(Beginning of PROVIDED DATA)
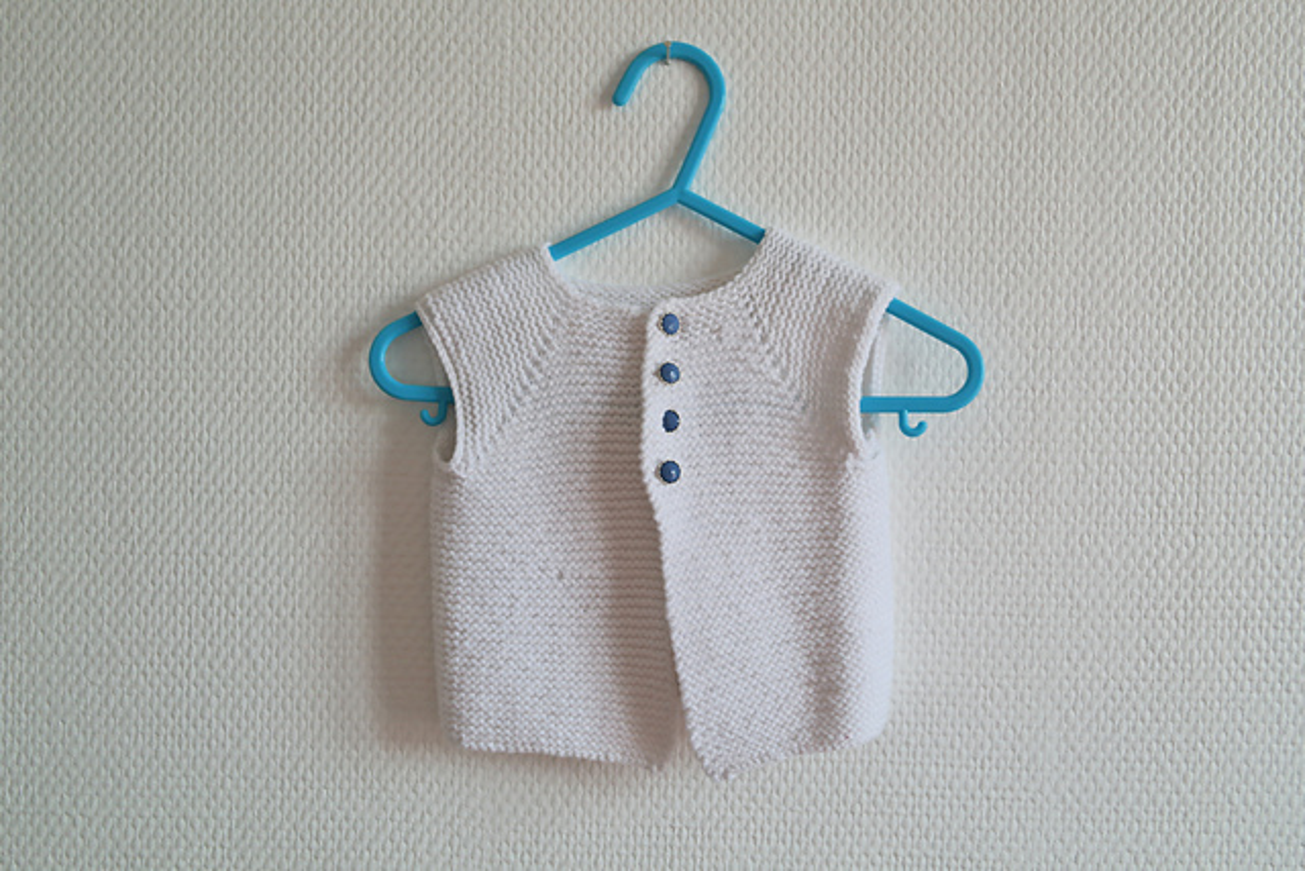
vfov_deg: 43.6
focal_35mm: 30
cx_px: 652
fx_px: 1088
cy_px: 436
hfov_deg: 61.9
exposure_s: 1/40
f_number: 3.5
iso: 200
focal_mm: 20
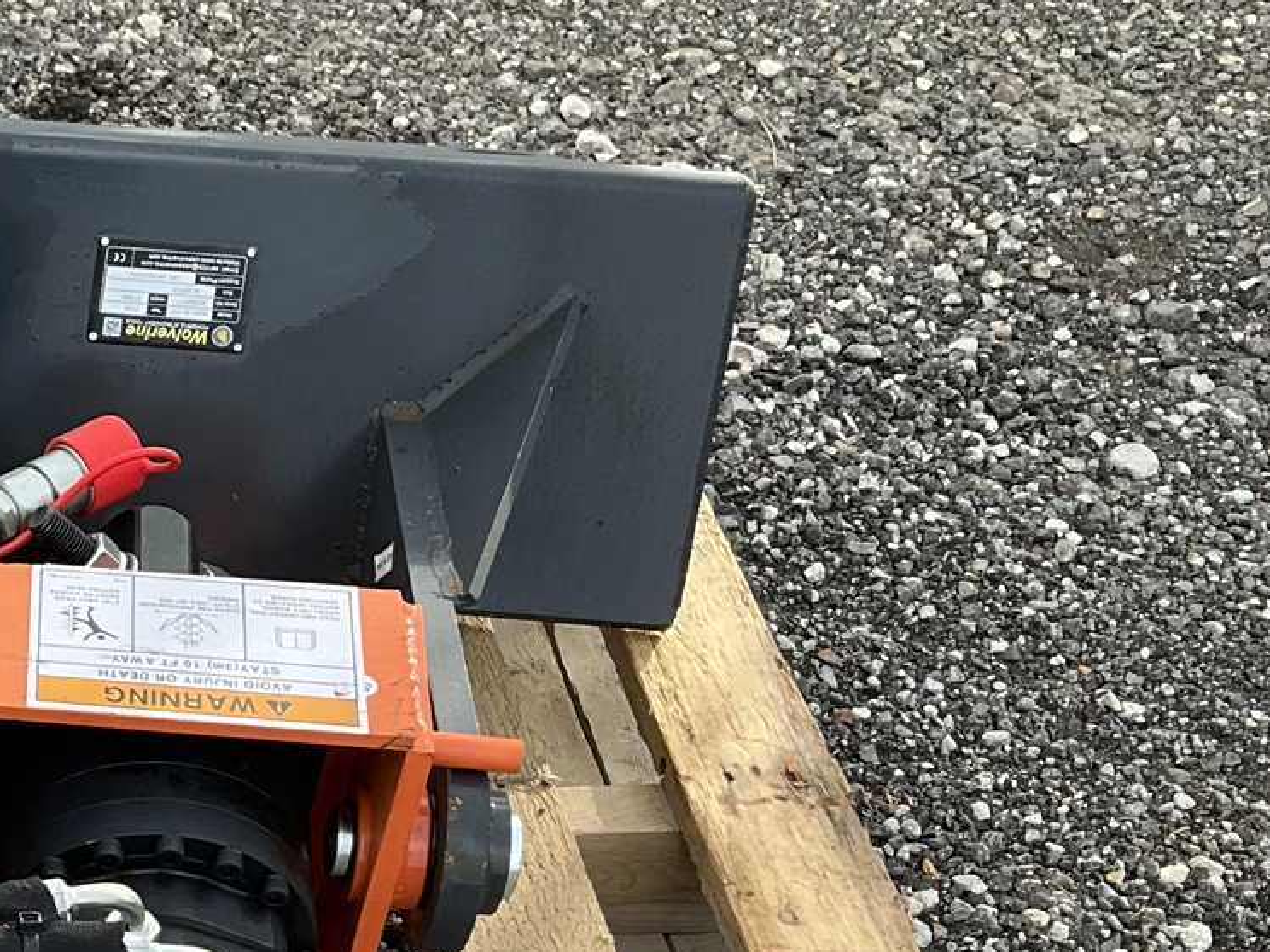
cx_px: -329
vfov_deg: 18.5
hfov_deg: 22.6
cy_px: 889
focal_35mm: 78
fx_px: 2862
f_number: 1.8
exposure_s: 1/259
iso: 25
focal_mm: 3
(End of PROVIDED DATA)
### PROBLEM DETAILS
Leave out the pictures and repeat the remaining data exactly.

### EXERCISE RESULT
vfov_deg: 43.6
focal_35mm: 30
cx_px: 652
fx_px: 1088
cy_px: 436
hfov_deg: 61.9
exposure_s: 1/40
f_number: 3.5
iso: 200
focal_mm: 20
cx_px: -329
vfov_deg: 18.5
hfov_deg: 22.6
cy_px: 889
focal_35mm: 78
fx_px: 2862
f_number: 1.8
exposure_s: 1/259
iso: 25
focal_mm: 3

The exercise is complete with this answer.